Some of my builds have been failing with "vfork: Resource temporarily
unavailable", suggesting that they are running out of processes.
These are "build.sh -j 12 release" builds and "ulimit -p" is set
to 500, which ought to be enough (more than 40 processes per make
job).

To debug this, I set up a script to run "proctree" from pkgsrc once a
second during the build and save any output with more than 300 lines.
This caught a process with a lot of descendants and the following
command line:

   /tmp/bracket/build/2019.08.08.14.00.32-amd64-job-000012/tools/bin/nbgmake -j -e MACHINE= MAKEINFO=/tmp/bracket/build/2019.08.08.14.00.32-amd64-job-000012/tools/bin/nbmakeinfo LIBGCC= LIBGCC1= LIBGCC1_TEST= LIBGCC2= INSTALL_LIBGCC= EXTRA_PARTS= CPPFLAGS=-DNETBSD_TOOLS -DTARGET_SYSTEM_ROOT=0  -DTARGET_SYSTEM_ROOT_RELOCATABLE AR=ar RANLIB=ranlib BISON=true DESTDIR= INSTALL=/tmp/bracket/build/2019.08.08.14.00.32-amd64-job-000012/tools/bin/x86_64--netbsd-install -c  -r all-gcc 

Note the "-j" option which is not followed by an argument.

[PARTS OF THE EXERCISE]
- A) Please condense the paragraph beginning "To debug this" from the post about the failing builds into one shorter sentence that keeps its main facts.
- B) Extend the post about the failing builds, starting right after its final sentence.
The records are not needed for anything here.

[SUPPLIED RECORDS]
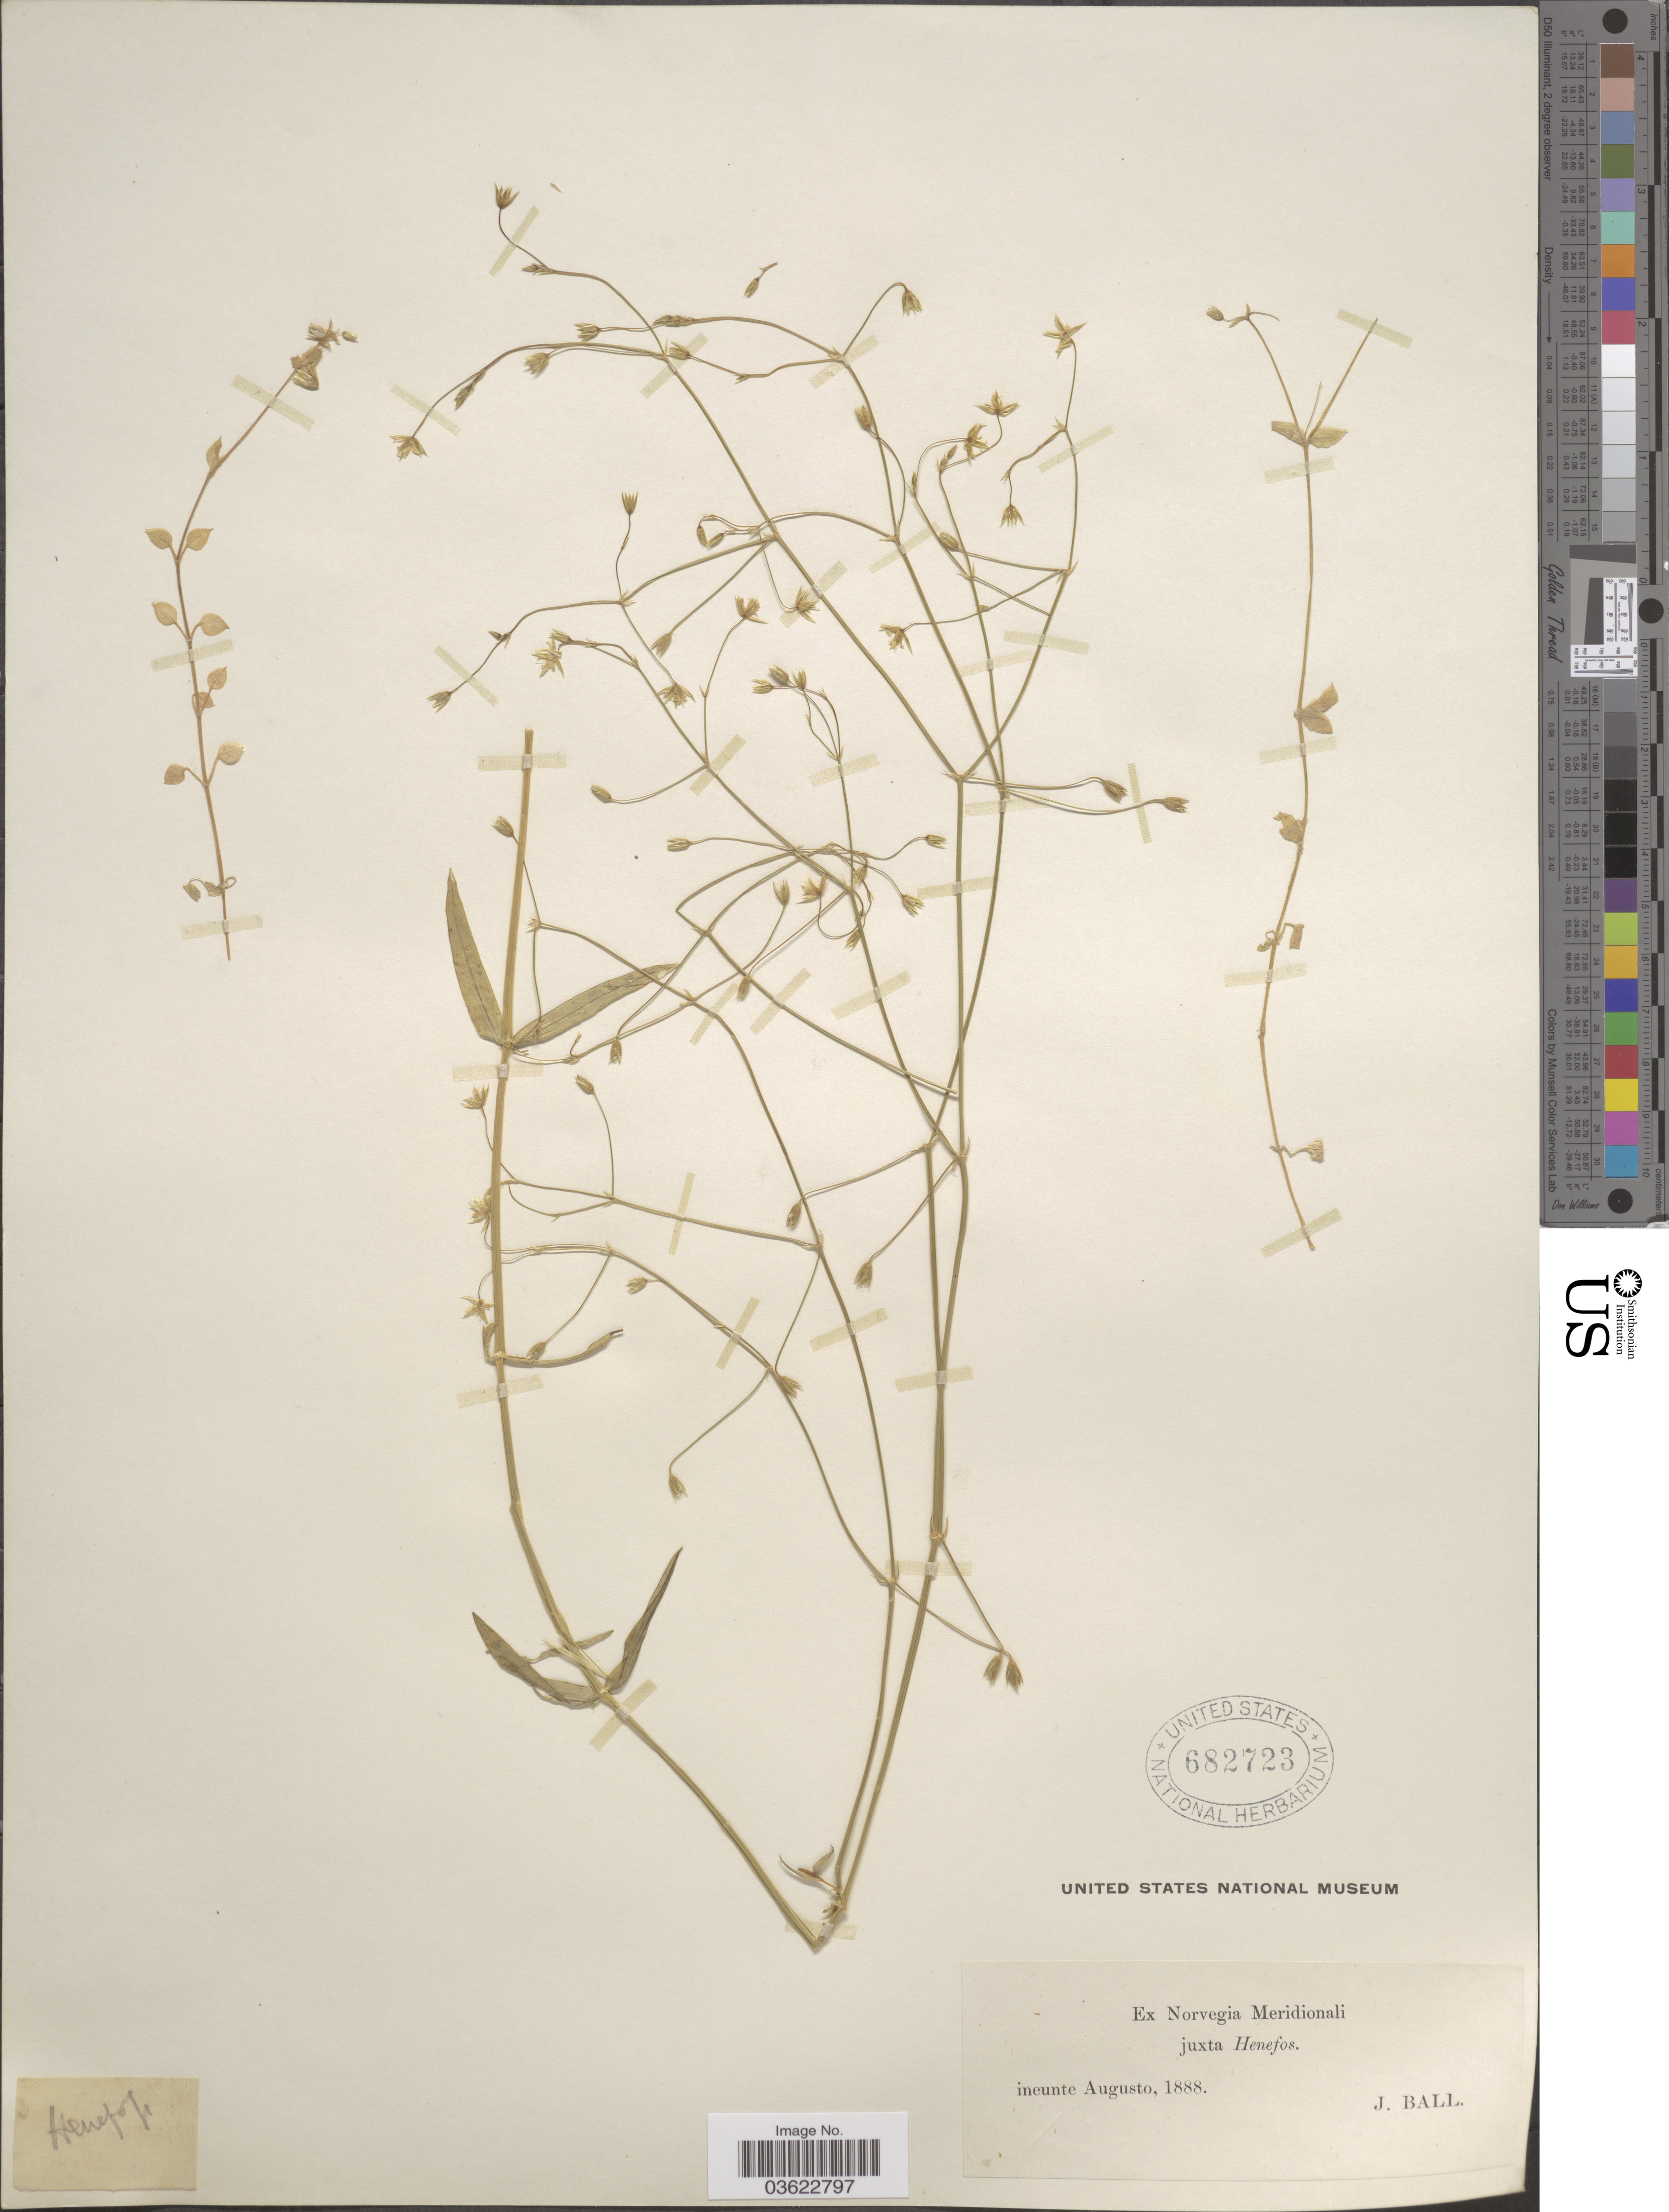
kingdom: Plantae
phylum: Tracheophyta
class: Magnoliopsida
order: Caryophyllales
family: Caryophyllaceae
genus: Arenaria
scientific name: Arenaria sp.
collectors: J. Ball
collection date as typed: ineunte Augusto, 1888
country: Norway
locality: Ex Norvegia Meridionali juxta Henefos.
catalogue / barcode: US 682723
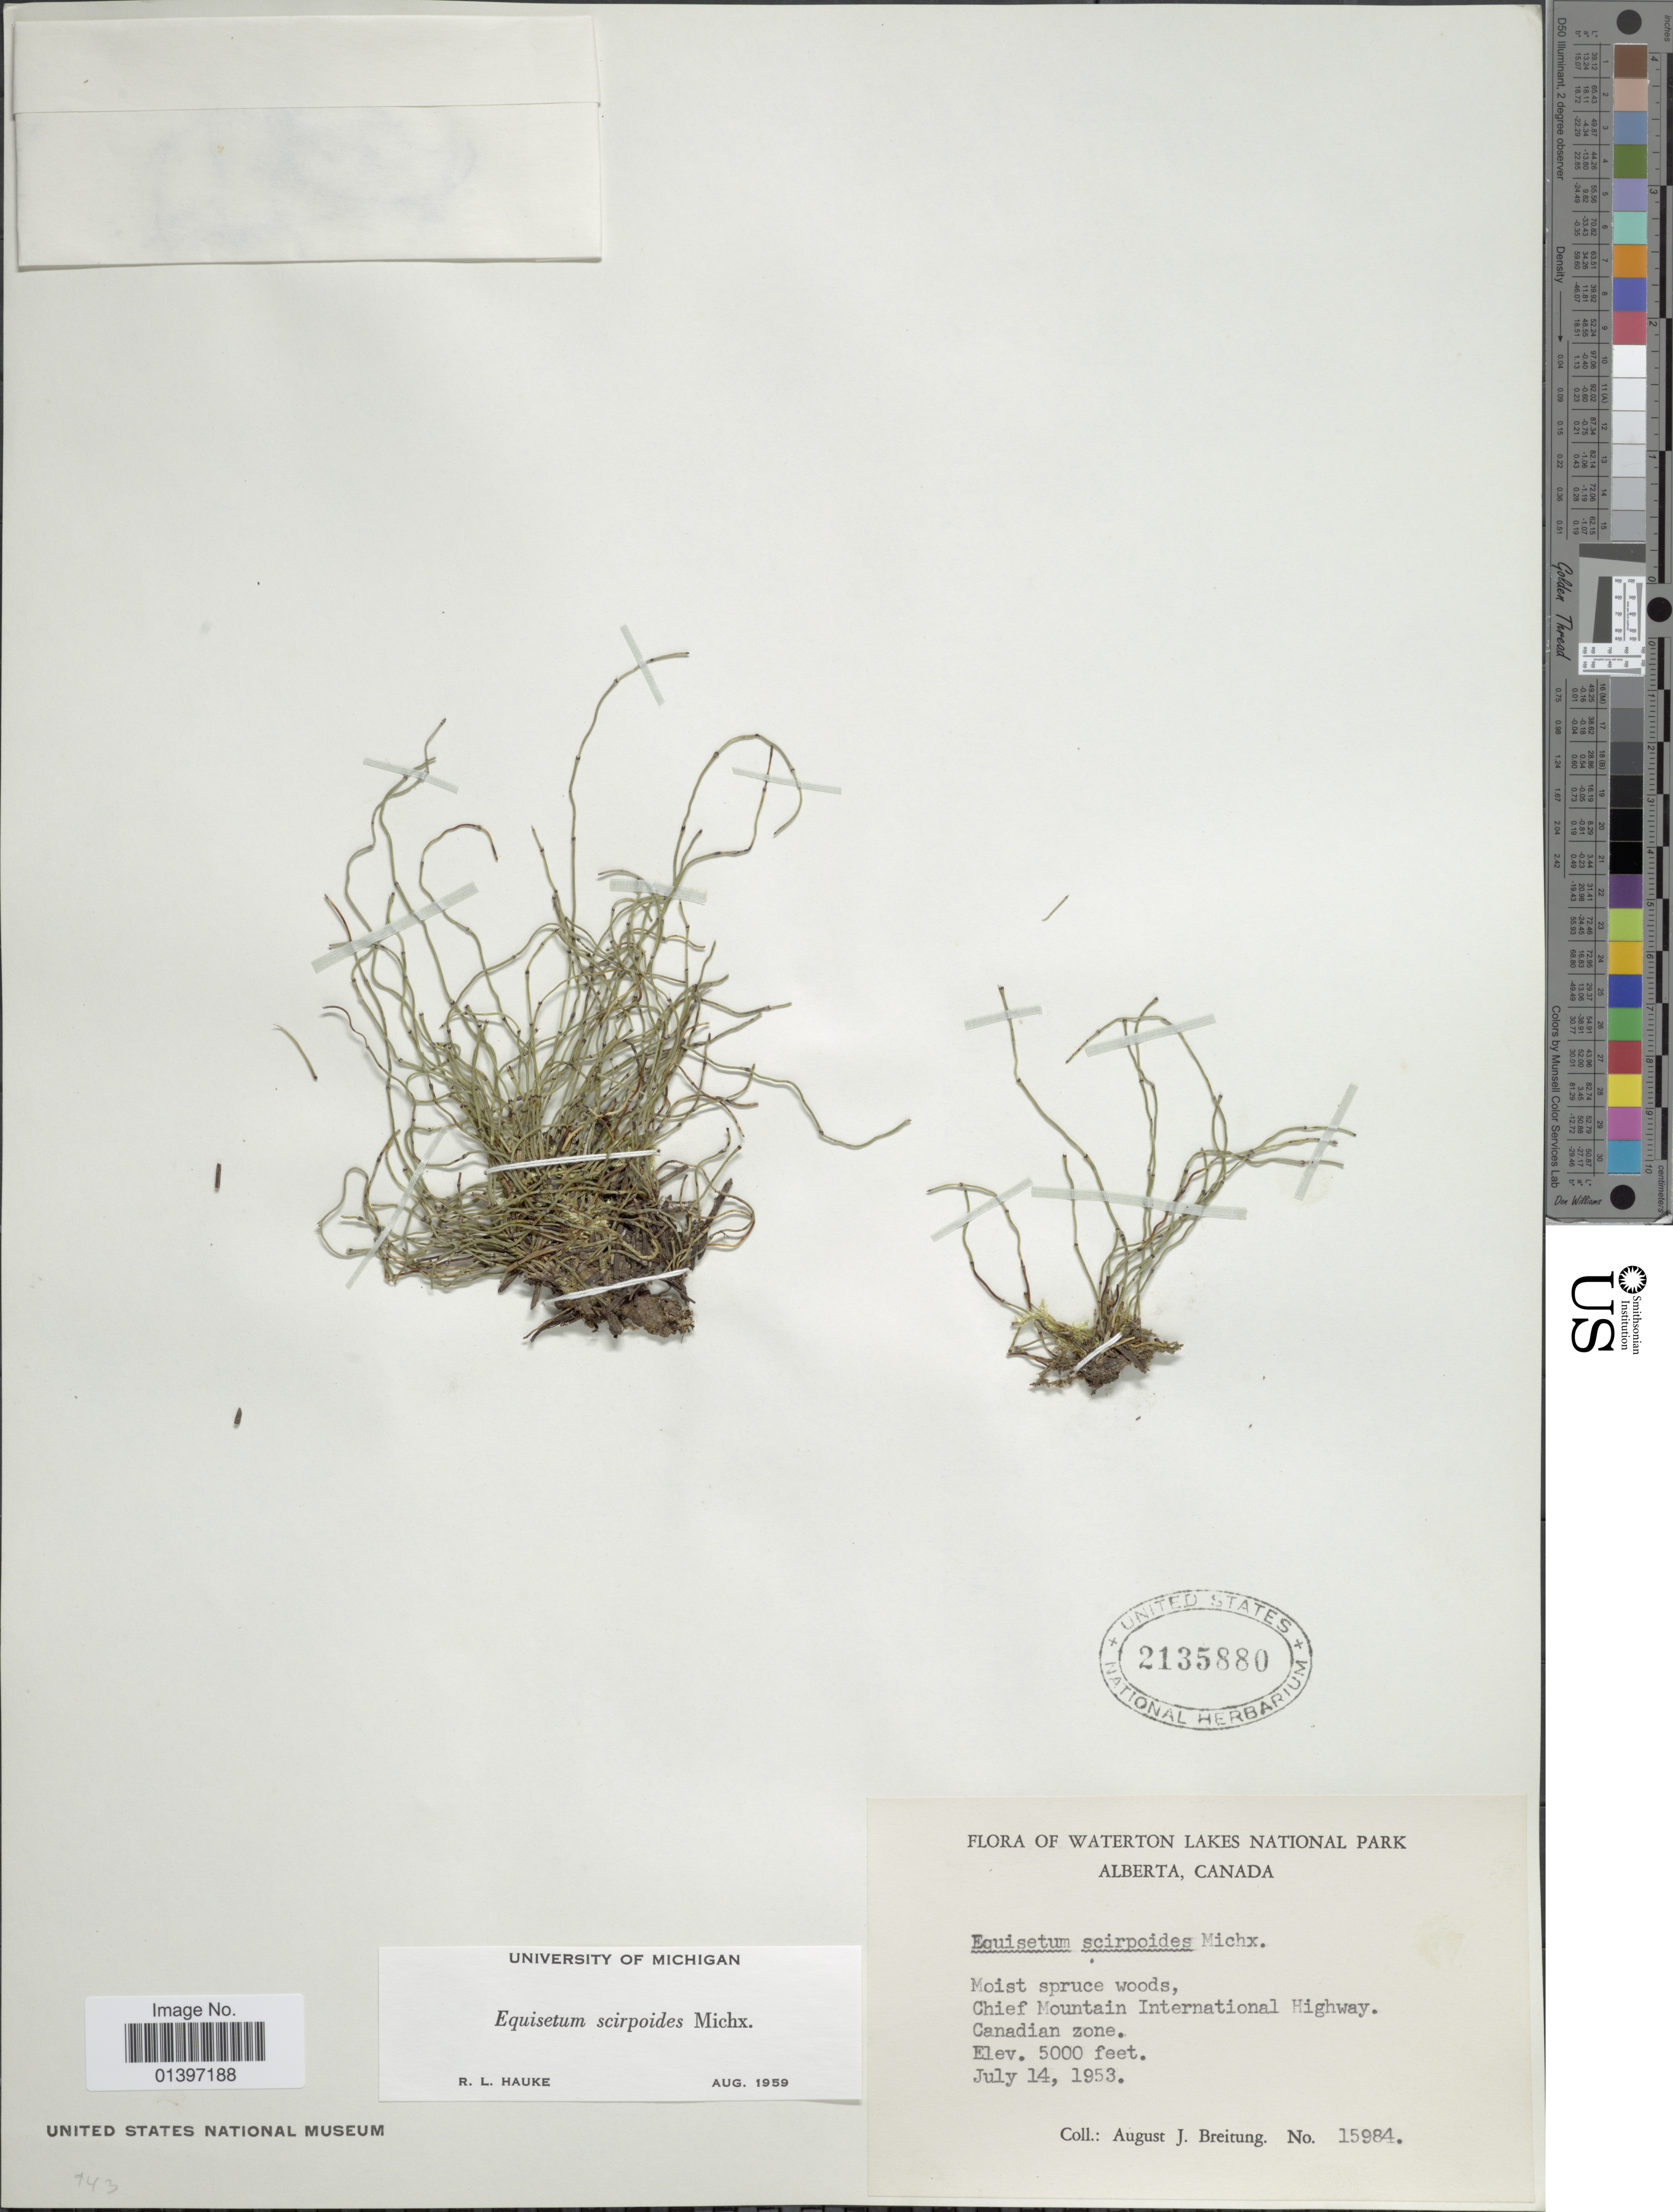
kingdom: Plantae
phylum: Tracheophyta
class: Polypodiopsida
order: Equisetales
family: Equisetaceae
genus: Equisetum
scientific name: Equisetum scirpoides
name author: Michx.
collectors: A. Breitung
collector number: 15984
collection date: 1953-07-14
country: Canada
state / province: Alberta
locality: Waterton Lakes National Park, Moist spruce woods, Chief Mountain International Highway, Canadian Zone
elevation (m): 1524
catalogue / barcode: US 2135880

[RESULTS]
- A) For debugging, a script ran pkgsrc's "proctree" every second during the build and kept any output over 300 lines, which caught a process with many descendants and the following command line.

- B)
"man gmake" says:

   If the -j option is given without an argument, make will not limit
   the number of jobs that can run simultaneously.

The argument-less -j comes from this line in src/tools/Makefile.gnuhost:

   GMAKE_J_ARGS?=  ${MAKEFLAGS:[*]:M*-j*:C/.*(-j ?[0-9]*).*/\1/W}

These particular builds are made in a directory like
"/tmp/bracket/build/2019.08.08.14.00.32-amd64-job-000012".
In Makefile.gnuhost, the directory name gets expanded into
MAKEFLAGS, which then looks like:

   -d e -m /tmp/bracket/build/2019.08.08.14.00.32-amd64-job-000014/src/share/mk -j 12 -J 15,16 .MAKE.LEVEL.ENV=MAKELEVEL HOST_OSTYPE=NetBSD-8.1-amd64 MKOBJDIRS=yes _SRC_TOP_=/tmp/bracket/build/2019.08.08.14.00.32-amd64-job-000014/src _SRC_TOP_OBJ_=/tmp/bracket/build/2019.08.08.14.00.32-amd64-job-000014/obj _THISDIR_=tools/

which contains both "-j 12" and "amd64-job".  The presence of the
substring "-j" in the latter appears to be confusing the convoluted
make variable expansion used to set GMAKE_J_ARGS such that it yields
just "-j" rather than "-j 12".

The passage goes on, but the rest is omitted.